Updated: Sep 25, 2022

Studies show that wine manufacturing in Spain dates lower back to the Tertiary period. The maximum crucial length for Spanish wine commenced with the founding of the Roman Empire in Spain, the most important growing regions at that point have been Tarragona and Andalusia. Spain, which has a protracted wine history, has come to be a tremendously new competitor withinside the manufacturing of satisfactory wines compared to France or Italy, and towards the end of the 20th century saw tremendous levels of investment in both new and reclaimed vineyards along with new cellars, mixed with a brand new wave of ambition that has helped it to transport ahead and take fast steps to emerge as one in all the most important wine manufacturers withinside the world.

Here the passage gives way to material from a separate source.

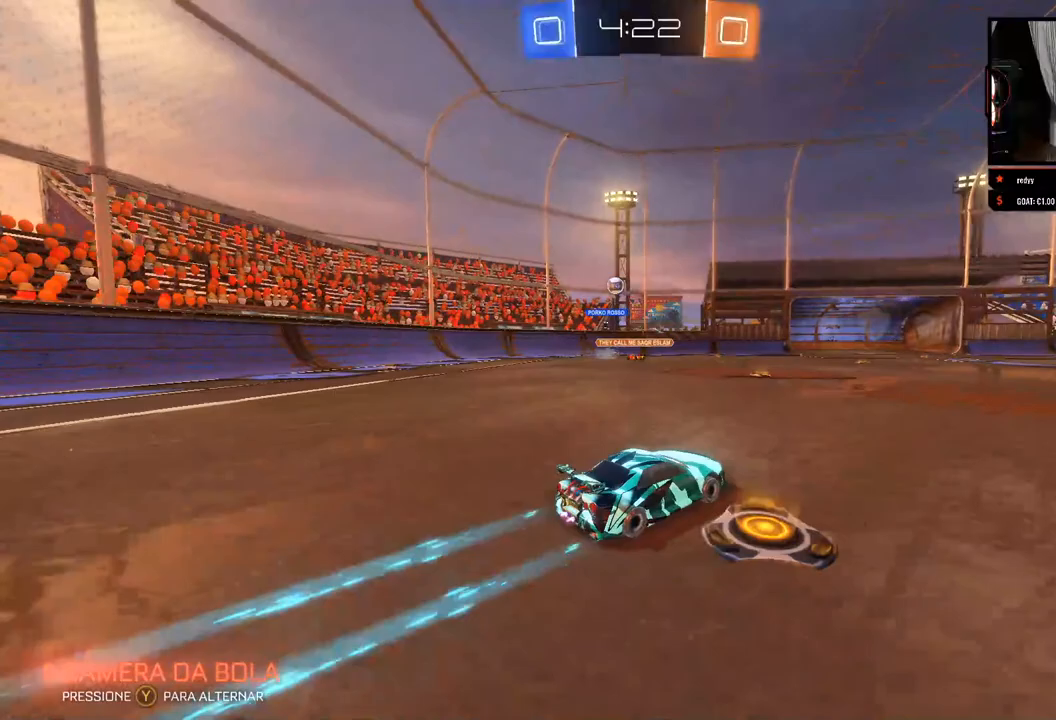
{"buttons": ["R2"], "left_stick": "center", "right_stick": "center", "events": [[117, "left_stick", "left"], [233, "left_stick", "center"]]}
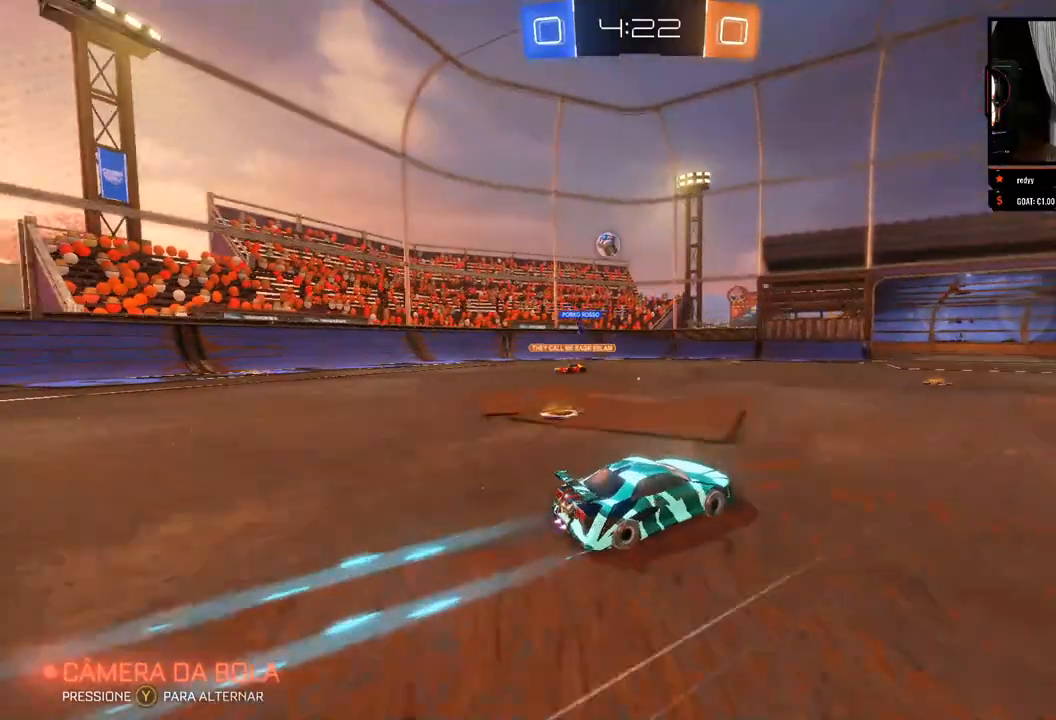
{"buttons": ["R2"], "left_stick": "center", "right_stick": "center", "events": []}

With the region's diverse climates and some with extreme conditions not particularly conducive to viticulture, the geography and different elevations of its vineyards have resulted in the production of high-quality Spanish wines, during the period of Roman rule Spain had the golden age on Spanish wines since the degree of exports in no way stopped increasing, and shortly have become a coveted commodity for everyone but right after the collapse of the Roman Empire, the barbarian tribes of northern Europe conquered the Peninsula, there are very little or rather say no facts explaining viticulture and the records of wine at this time.

When Spain was invaded by barbarian tribes, including Germanic invasions it ended with the loss of many vineyards. Less availability of information is there on the progress of viticulture and winemaking during this time, but there is a piece of evidence that some form of wine industry existed when the Moors conquered the land in the early 8th century AD. Although the use of alcohol was restrained by Islamic dietary laws, the Moorish rulers rather had an ambiguous position on wine and winemaking during their rule. Various caliphs and emirs possessed vineyards and drank wine despite the strict Islamic dietary laws. Hence, even when the production of wines was declining, it is said that during the period of Moors the agriculture was continued and improved.

During the phylloxera plague in the 19th century, some regions even benefited from it. Luckily, Spain was affected by the phylloxera very late and, therefore, exports in the north of the country increased considerably. By the time when plague reached Spain, the cure had already been discovered. As a result of this event, the first induction of the La Rioja region was established, not much time was left to recuperate from this misfortune in the wine industry.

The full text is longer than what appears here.